• Work instructions: Write out the forum post word for word, starting at "Thank you again" and ending at "a treatment plan.".

• Text:
=== Section Start ===

Thank you again to everyone who has helped me so far and please forgive me for asking more questions but I'd really appreciate your views on how things are developing for me.
I've had 25+ years of symptoms following an autoimmunity problem in my teens. I was particularly bad 20 years ago and I was in bed for about 18 months. I gradually improved since then until about a year ago when I have got much worse again. This and the last bad spell have occurred following very stressful life events.
I had my loading doses at Easter and was then good but crashed around 20th May. I needed 7 twice weekly injections from the nurse to pick me up again. I was good by the beginning of July and chose to miss an injection, thinking I was "reloaded" & because I was worried that my Dr would be less supportive if I had more jabs than I had suggested I needed when first negotiating a treatment plan.

=== Section End ===

• Material supplied:

=== Section Start ===

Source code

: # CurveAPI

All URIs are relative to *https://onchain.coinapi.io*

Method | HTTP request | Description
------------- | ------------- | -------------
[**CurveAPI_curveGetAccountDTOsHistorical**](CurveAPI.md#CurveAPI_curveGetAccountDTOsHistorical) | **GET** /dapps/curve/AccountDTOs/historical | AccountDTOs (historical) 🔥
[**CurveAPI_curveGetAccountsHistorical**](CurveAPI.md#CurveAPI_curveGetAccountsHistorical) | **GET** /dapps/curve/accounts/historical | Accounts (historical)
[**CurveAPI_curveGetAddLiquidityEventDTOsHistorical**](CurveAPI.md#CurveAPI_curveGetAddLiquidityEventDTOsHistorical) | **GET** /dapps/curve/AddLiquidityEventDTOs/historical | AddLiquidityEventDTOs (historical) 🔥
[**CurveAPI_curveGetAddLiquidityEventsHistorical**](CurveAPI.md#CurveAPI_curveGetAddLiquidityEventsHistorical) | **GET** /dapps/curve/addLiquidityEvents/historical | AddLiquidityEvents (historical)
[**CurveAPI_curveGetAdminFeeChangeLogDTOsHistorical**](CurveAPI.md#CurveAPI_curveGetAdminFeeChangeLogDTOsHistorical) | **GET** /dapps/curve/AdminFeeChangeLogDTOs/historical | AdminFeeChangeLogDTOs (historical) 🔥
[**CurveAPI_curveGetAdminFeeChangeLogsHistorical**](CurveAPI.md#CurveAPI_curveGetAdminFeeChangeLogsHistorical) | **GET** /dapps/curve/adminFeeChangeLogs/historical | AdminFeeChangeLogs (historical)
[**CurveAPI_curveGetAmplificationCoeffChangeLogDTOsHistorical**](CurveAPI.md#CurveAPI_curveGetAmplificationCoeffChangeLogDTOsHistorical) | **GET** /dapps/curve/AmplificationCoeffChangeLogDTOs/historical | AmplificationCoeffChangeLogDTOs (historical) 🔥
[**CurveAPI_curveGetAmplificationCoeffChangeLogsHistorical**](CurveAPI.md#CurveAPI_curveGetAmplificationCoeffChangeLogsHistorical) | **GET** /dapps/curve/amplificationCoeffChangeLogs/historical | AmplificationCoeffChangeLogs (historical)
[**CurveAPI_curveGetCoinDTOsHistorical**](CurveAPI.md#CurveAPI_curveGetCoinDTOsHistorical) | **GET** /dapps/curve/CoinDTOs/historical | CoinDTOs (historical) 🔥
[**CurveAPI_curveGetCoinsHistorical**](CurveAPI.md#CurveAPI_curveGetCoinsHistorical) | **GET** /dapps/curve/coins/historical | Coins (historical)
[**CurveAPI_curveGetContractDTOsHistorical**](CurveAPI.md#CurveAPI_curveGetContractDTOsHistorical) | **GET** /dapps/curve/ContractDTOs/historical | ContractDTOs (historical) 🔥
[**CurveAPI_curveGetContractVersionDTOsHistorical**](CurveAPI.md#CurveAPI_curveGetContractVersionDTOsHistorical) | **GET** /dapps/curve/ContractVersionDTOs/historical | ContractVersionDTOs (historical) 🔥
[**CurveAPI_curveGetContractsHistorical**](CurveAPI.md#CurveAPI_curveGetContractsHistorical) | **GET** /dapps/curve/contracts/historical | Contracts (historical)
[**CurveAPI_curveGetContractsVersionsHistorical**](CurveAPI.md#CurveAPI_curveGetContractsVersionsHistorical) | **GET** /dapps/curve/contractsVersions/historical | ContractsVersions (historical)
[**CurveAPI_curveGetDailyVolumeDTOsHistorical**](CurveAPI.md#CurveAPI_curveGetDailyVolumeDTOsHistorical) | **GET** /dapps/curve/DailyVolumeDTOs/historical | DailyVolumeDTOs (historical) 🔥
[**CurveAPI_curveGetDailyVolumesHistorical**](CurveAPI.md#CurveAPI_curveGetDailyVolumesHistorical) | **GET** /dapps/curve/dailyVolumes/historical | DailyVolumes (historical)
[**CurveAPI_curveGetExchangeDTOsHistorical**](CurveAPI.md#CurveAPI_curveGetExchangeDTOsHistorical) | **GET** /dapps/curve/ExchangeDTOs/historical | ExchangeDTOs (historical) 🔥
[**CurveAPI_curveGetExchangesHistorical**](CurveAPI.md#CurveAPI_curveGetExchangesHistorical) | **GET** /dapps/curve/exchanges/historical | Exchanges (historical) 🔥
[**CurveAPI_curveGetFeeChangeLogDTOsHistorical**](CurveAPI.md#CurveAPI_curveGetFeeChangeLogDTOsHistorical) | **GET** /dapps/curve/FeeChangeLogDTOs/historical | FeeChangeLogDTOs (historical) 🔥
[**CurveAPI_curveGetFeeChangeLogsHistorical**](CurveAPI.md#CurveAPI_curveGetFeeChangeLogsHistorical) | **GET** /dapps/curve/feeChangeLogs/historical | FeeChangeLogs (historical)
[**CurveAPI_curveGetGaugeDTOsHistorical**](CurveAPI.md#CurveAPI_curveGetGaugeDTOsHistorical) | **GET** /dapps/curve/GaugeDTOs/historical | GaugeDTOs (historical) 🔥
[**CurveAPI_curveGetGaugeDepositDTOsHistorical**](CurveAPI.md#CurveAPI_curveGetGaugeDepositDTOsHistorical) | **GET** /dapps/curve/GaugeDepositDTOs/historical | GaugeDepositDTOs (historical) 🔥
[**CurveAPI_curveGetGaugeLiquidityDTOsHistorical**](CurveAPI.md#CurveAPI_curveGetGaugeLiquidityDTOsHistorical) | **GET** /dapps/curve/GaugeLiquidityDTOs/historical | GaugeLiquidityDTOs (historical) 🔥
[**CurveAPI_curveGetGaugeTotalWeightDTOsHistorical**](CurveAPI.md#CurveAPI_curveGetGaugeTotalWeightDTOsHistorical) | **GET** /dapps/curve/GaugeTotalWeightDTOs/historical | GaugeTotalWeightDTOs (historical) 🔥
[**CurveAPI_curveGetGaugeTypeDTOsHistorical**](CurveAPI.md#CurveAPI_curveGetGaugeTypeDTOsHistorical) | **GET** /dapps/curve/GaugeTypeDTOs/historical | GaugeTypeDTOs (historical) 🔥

=== Section End ===

• Reply:
Thank you again to everyone who has helped me so far and please forgive me for asking more questions but I'd really appreciate your views on how things are developing for me.
I've had 25+ years of symptoms following an autoimmunity problem in my teens. I was particularly bad 20 years ago and I was in bed for about 18 months. I gradually improved since then until about a year ago when I have got much worse again. This and the last bad spell have occurred following very stressful life events.
I had my loading doses at Easter and was then good but crashed around 20th May. I needed 7 twice weekly injections from the nurse to pick me up again. I was good by the beginning of July and chose to miss an injection, thinking I was "reloaded" & because I was worried that my Dr would be less supportive if I had more jabs than I had suggested I needed when first negotiating a treatment plan.